Scene geometry reasoning data:
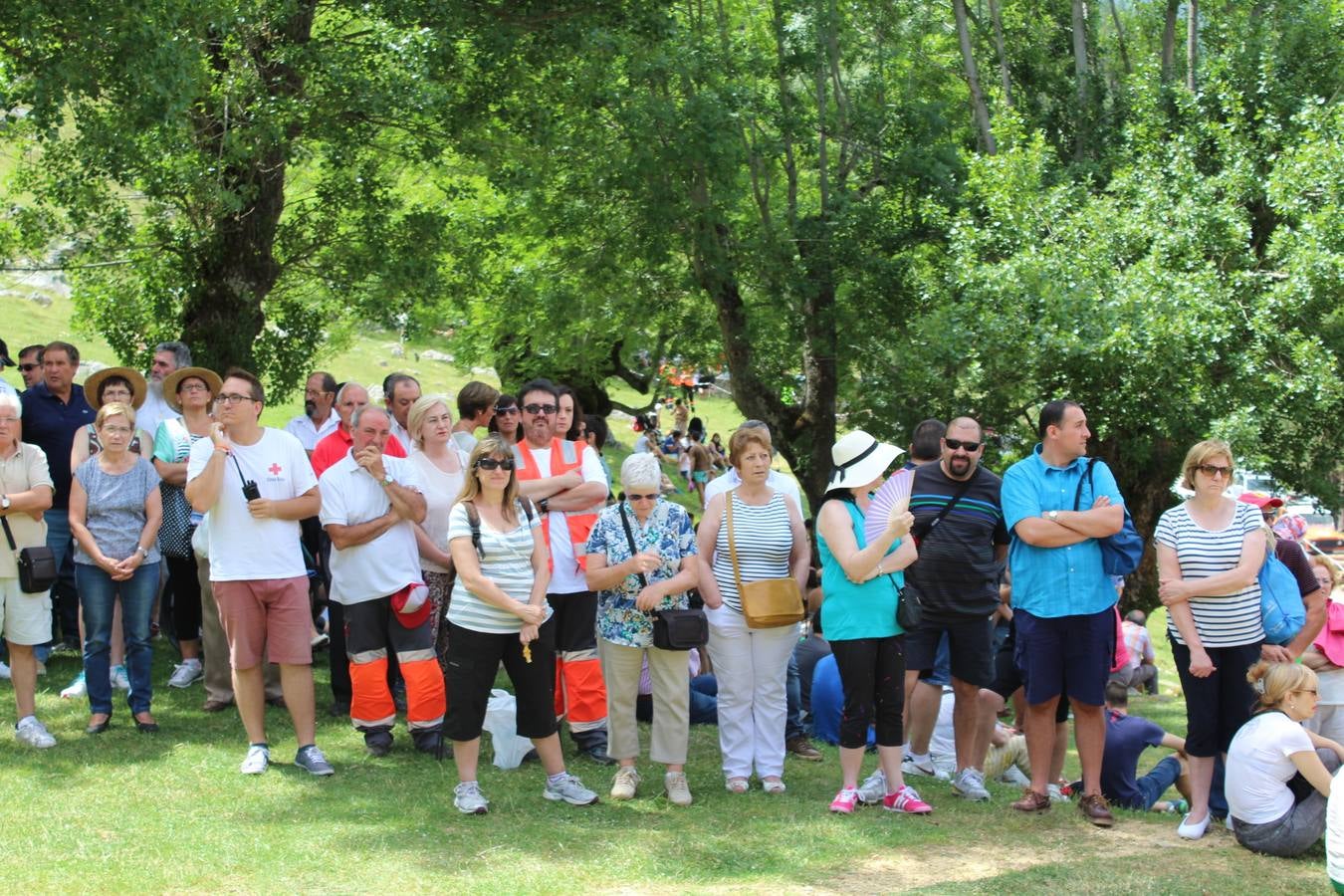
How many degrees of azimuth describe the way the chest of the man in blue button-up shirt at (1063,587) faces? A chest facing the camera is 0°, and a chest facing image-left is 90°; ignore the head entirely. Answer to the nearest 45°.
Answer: approximately 0°

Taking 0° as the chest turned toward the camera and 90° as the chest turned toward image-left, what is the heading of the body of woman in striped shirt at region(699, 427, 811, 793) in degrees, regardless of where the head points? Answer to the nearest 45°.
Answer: approximately 0°

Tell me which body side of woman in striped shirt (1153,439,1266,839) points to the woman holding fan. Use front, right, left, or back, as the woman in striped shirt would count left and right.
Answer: right

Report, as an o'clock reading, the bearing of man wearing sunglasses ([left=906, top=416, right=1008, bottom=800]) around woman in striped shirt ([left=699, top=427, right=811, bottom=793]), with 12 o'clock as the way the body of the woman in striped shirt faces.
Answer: The man wearing sunglasses is roughly at 9 o'clock from the woman in striped shirt.

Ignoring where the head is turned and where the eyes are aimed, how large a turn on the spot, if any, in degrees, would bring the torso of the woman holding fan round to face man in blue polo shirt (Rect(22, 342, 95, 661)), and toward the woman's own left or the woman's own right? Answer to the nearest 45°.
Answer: approximately 135° to the woman's own right

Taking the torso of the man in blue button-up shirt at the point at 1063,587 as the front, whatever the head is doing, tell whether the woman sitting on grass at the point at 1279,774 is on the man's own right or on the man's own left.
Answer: on the man's own left
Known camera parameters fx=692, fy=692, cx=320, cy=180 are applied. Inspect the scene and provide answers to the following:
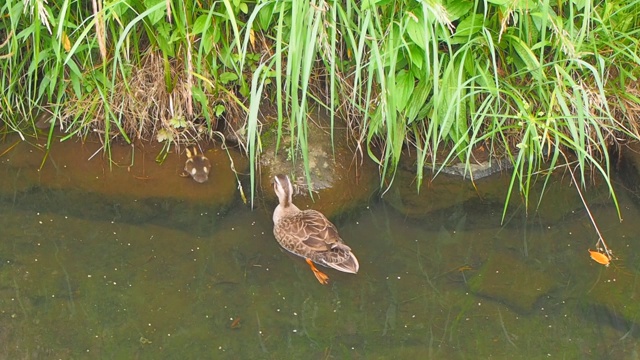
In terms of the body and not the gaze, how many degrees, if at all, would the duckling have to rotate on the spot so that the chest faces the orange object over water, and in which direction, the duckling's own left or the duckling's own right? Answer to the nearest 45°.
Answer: approximately 135° to the duckling's own right

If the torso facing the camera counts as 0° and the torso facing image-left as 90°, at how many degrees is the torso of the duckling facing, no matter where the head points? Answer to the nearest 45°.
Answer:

To do
Copy out the lines from the one containing "Known camera parameters" through the one containing "Answer: approximately 135° to the duckling's", both included, without any pictures.

Worked solution
Known camera parameters fx=692, fy=692, cx=320, cy=180 are applied. Inspect the scene and provide answers to the following:
In terms of the body and not the gaze, how many degrees, if at all, would the duckling have to rotate on the spot so that the chest faces the orange object over water, and in which direction, the duckling's own left or the duckling's own right? Answer to the nearest 45°.
Answer: approximately 135° to the duckling's own right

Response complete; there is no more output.